Scan the data below for the string "Figure". Show every line where it turns up.

Segment Start: SUPPLIED RECORDS

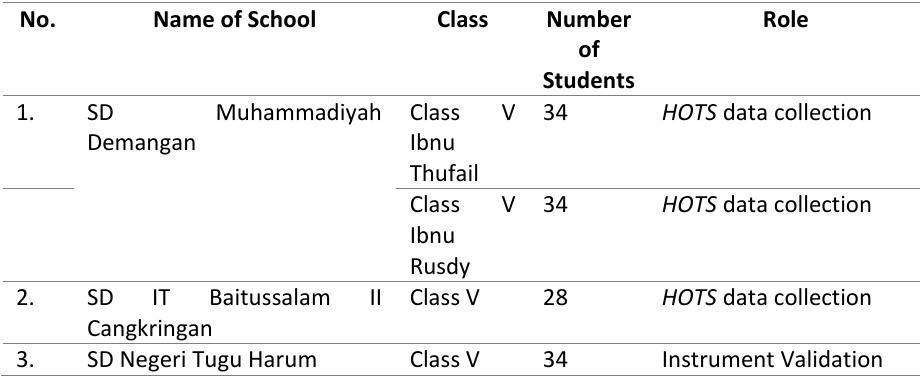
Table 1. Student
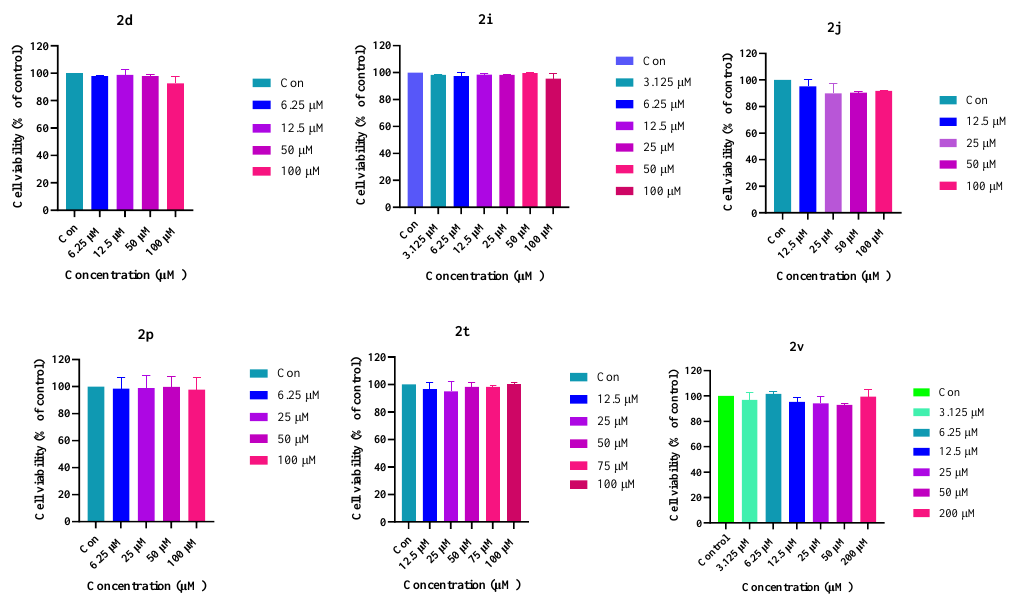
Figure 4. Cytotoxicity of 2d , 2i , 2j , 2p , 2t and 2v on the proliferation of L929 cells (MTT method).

Segment End: SUPPLIED RECORDS
Segment Start: SUPPLIED RECORDS

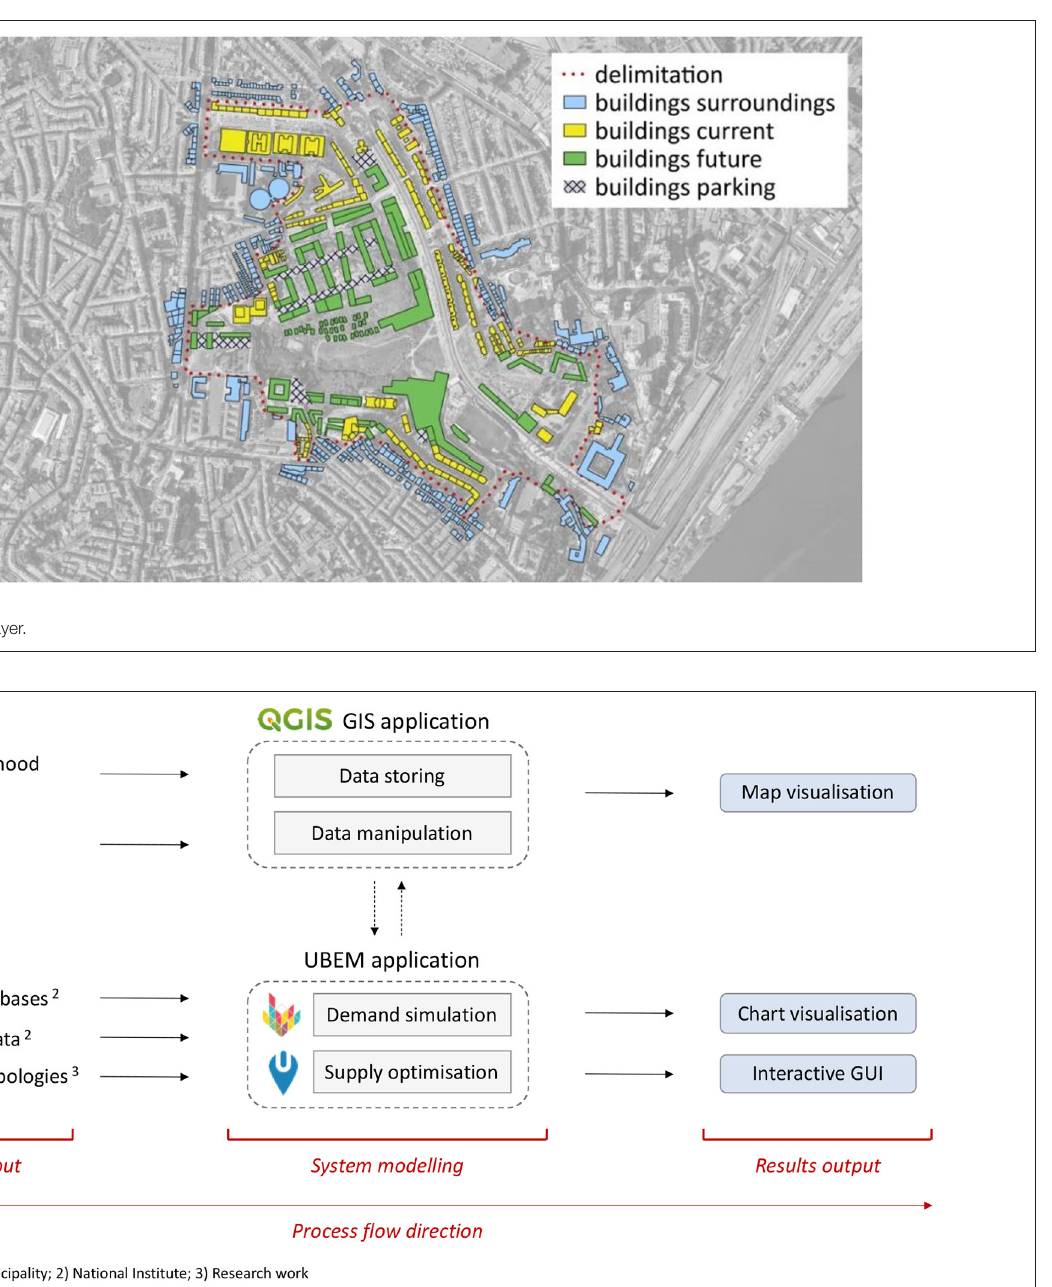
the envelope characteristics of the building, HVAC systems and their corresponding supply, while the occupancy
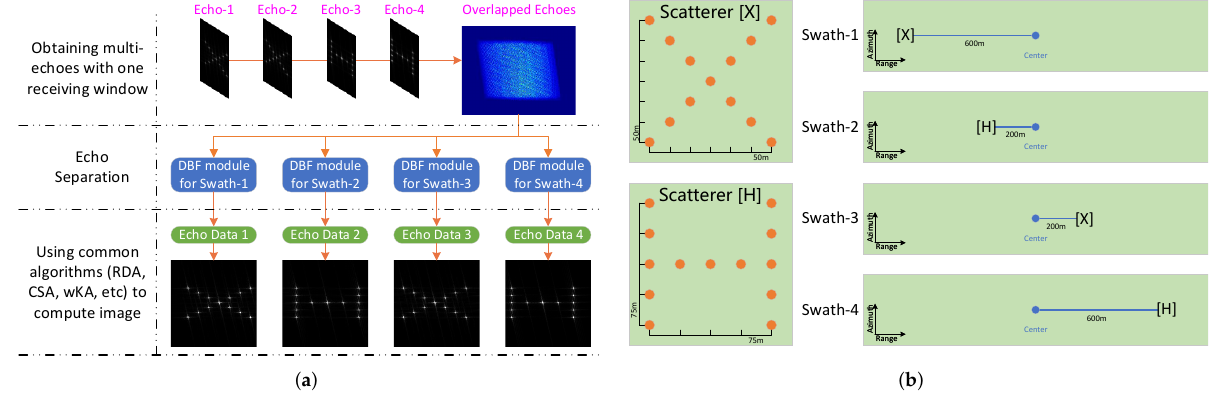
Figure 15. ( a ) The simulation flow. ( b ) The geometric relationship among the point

Segment End: SUPPLIED RECORDS

FINISHED TASK:
Figure 4. Cytotoxicity of 2d , 2i , 2j , 2p , 2t and 2v on the proliferation of L929 cells (MTT method).
Figure 15. ( a ) The simulation flow. ( b ) The geometric relationship among the point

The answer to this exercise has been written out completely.